De acordo com a mesma fonte, esse abrandamento no crescimento do PIB de 1% é explicado pelas quedas nas actividades de agricultura, telecomunicações, imobiliária e educação mercantil.

Por outro lado foi registada uma evolução positiva a nível das despesas do consumo final que chegou aos 7,3%.

Conforme o documento, a análise do PIB feita pela óptica da despesa mostra que o consumo privado e o consumo público foram os que mais contribuíram para esse crescimento, com variações de 7,1% e 7,7% respectivamente.

Na óptica da produção, destacam-se positivamente, as actividades com algum peso na economia, nomeadamente os serviços de alojamento e restaurantes (18,1%), construção (19%) e o comércio (9,3%).

“Em queda estiveram os ramos da agricultura (-13,5%), telecomunicações (- 6,3%), imobiliária (-26,8%) e a educação mercantil (-5,8%)” refere o documento.
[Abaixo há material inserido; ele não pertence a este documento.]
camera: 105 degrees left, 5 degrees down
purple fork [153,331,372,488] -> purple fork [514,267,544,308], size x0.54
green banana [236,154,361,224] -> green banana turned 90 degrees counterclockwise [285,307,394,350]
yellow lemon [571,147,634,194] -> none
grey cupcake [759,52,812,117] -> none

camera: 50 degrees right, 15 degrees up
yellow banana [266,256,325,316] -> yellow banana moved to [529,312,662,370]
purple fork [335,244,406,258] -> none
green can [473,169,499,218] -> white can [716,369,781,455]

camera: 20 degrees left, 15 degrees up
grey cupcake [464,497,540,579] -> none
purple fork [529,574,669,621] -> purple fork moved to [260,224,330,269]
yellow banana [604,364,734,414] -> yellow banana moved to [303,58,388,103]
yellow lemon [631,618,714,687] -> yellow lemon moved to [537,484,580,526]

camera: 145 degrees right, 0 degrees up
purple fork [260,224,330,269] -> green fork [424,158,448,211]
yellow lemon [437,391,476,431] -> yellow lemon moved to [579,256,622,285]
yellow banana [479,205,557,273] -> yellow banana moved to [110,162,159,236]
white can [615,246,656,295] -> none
O INE adianta que em termos globais o sector primário teve uma queda de 12,2%, suplantado, sobretudo pelo fraco desempenho do ramo da agricultura e o secundário registou um aumento de 12,8%, derivado especialmente dos ramos das indústrias (16,3%) e da construção (19,0%).
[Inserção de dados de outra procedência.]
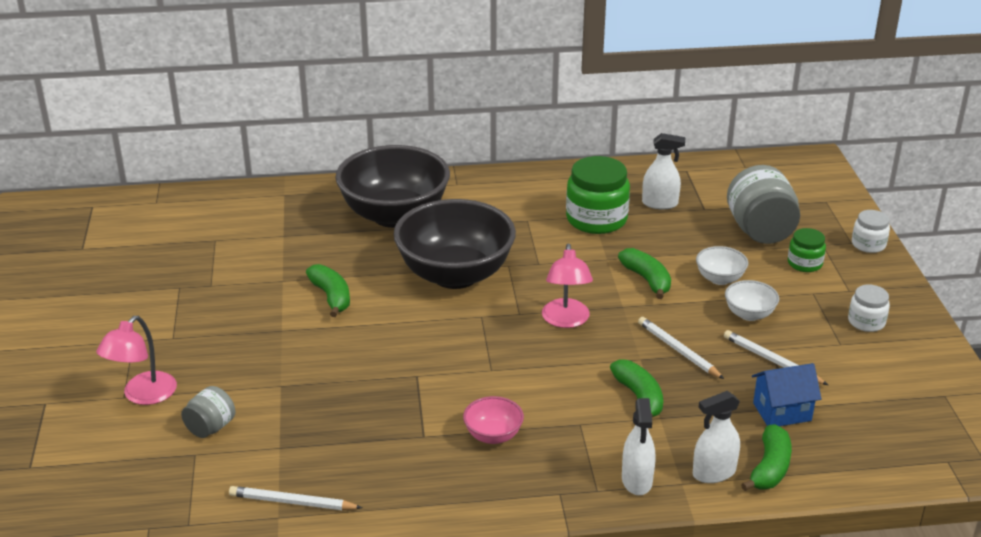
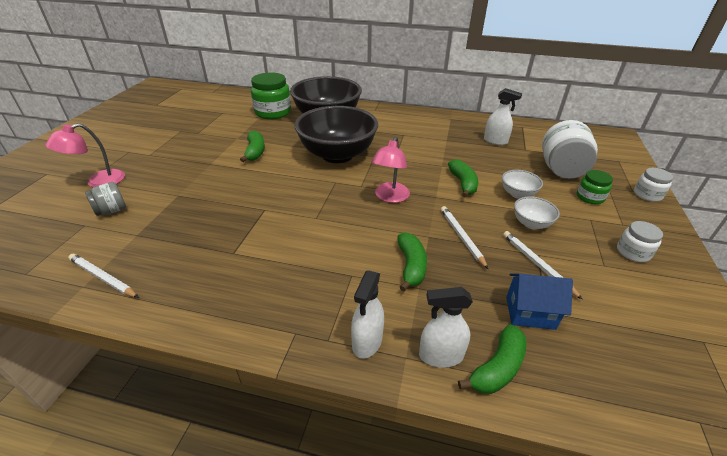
camera: 20 degrees right, 5 degrees up
pink bowl [463,396,524,444] -> none
green jar [566,156,630,234] -> green jar moved to [251,72,291,119]
grey jar [727,165,800,244] -> white jar [542,120,598,179]

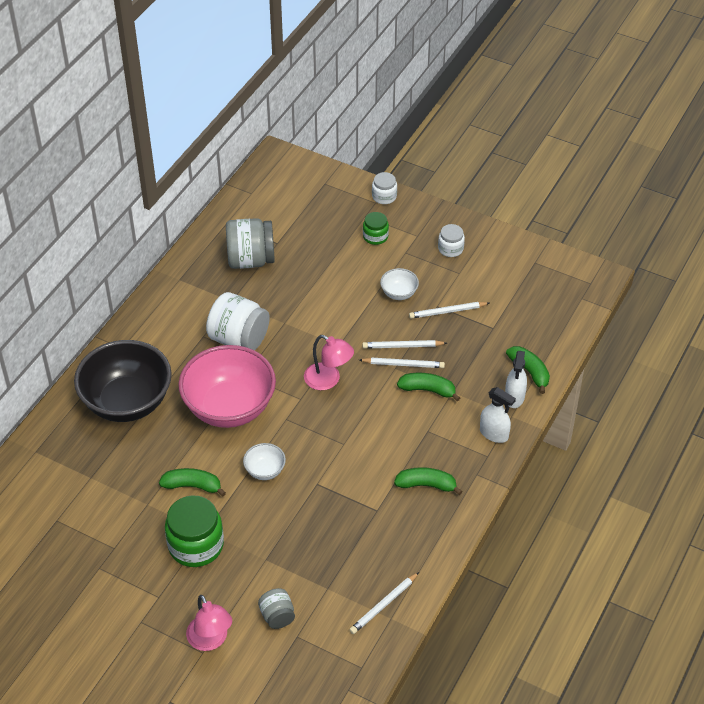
camera: 75 degrees left, 10 degrees up
green jar [251,72,291,119] -> green jar moved to [165,495,224,567]
black bowl [295,106,378,163] -> pink bowl [178,345,276,428]
green banana [448,159,478,197] -> green banana moved to [394,467,462,495]
white spray bottle [484,88,522,145] -> grey jar [226,218,275,269]
white bowl [502,170,543,199] -> white bowl moved to [243,443,286,480]
blue house [506,273,573,330] -> none
white jar [542,120,598,179] -> white jar moved to [206,292,270,350]
none -> white pencil [360,357,445,368]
Em relação ao sector terciário foi registado um aumento de 2,3% contra os 5,8, registados no ano de 2016. A queda no sector terciário de 3,5% pontos percentuais em relação a 2016, explica-se, segundo o INE pelo desempenho negativo dos ramos das telecomunicações (- 6,3%), da imobiliária (-26,8%) e da educação mercantil (-5,8%).

O valor acrescentado bruto (VAB) em 2017 cresceu 2,9%, o que representa uma queda de 1,2% pontos percentuais (p.p.).

Os impostos líquidos de subsídios cresceram apenas 0,1p.p. em relação ao ano transacto.

As exportações registaram um aumento de 5,1% e em 2017 e as importações 14,7%.